Preventing Weight Gain Through Extended Chewing: The Benefits of Chewing Food Longer

Studies have established a causal link between chewing and diet-induced thermogenesis. Eating slowly and chewing thoroughly have long been recognized as healthy practices to combat weight gain and obesity; they were first popularized more than a century ago and since tested in numerous studies. Chewing has also been found to increase expenditure related to food metabolism as well as intestinal motility resulting in greater heat generation by the body after consumption of food – known as diet-induced thermogenesis.

Longevity in chewing food remains unclear as an explanation for diet-induced thermogenesis in the body, though. Diet-induced thermogenesis, the thermic effect of eating, increases energy expenditure above that required to prevent weight gain by basal fasting level. Researchers had discovered earlier that eating slowly and chewing thoroughly increased not only diet-induced thermogenesis but also improved circulation of blood in the abdominal splanchnic region.

While these studies linked chewing-induced diet-induced thermogenesis with improved digestion and activity related to absorption in the abdomen, several crucial factors needed further exploration. Researchers wanted to know whether food boluses entering the digestive tract due to slow eating contributed to an increase in diet-induced thermogenesis; and whether oral stimulation from prolonged chewing of food contributed to this phenomenon. If they wanted chewing slowly as an effective weight management strategy they must further examine these factors.

A new study was designed using liquid food to alleviate the adverse effects of food boluses. It consisted of three phases conducted over multiple days. For the control phase, 20 mL of test liquid food was swallowed normally every half minute by participants as part of the control condition. Phase two involved keeping the same test food in participants’ mouths for half a minute without chewing, to allow prolonged tasting before swallowing. In the third phase, researchers explored both chewing and tasting effects; their 20 mL test food was chewed for half a minute at one chew every second before swallowing it. Fullness/hunger measurements, gas exchange variables, diet-induced thermogenesis, splanchnic circulation measurements were all recorded both prior to and post consumption of their liquid test food.
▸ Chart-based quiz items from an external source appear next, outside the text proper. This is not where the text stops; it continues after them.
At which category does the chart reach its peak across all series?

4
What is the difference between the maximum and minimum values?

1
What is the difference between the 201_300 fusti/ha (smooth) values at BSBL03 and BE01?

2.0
The results of the study were quite insightful; no differences existed in terms of fullness and hunger scores between trials. Diet-induced thermogenesis or energy production increased with each bite eaten and each increase in chewing duration or taste stimulation. Meaning oral stimuli enhanced diet-induced thermogenesis independent of food bolus influence; tasting food and chewing longer were associated with greater thermogenesis. Protein oxidation and gas exchange were also stimulated with prolonged chewing and taste stimulation, along with an increase in splanchnic celiac artery blood flow; since this artery supplies blood directly to digestive organs, oral stimuli during chewing also increased upper gastrointestinal tract motility.

Study results highlight how thoroughly chewing one’s food can aid in the prevention of obesity and metabolic syndrome by increasing energy expenditure. While the difference may seem minor for one meal alone, its cumulative effect over an entire year becomes significant.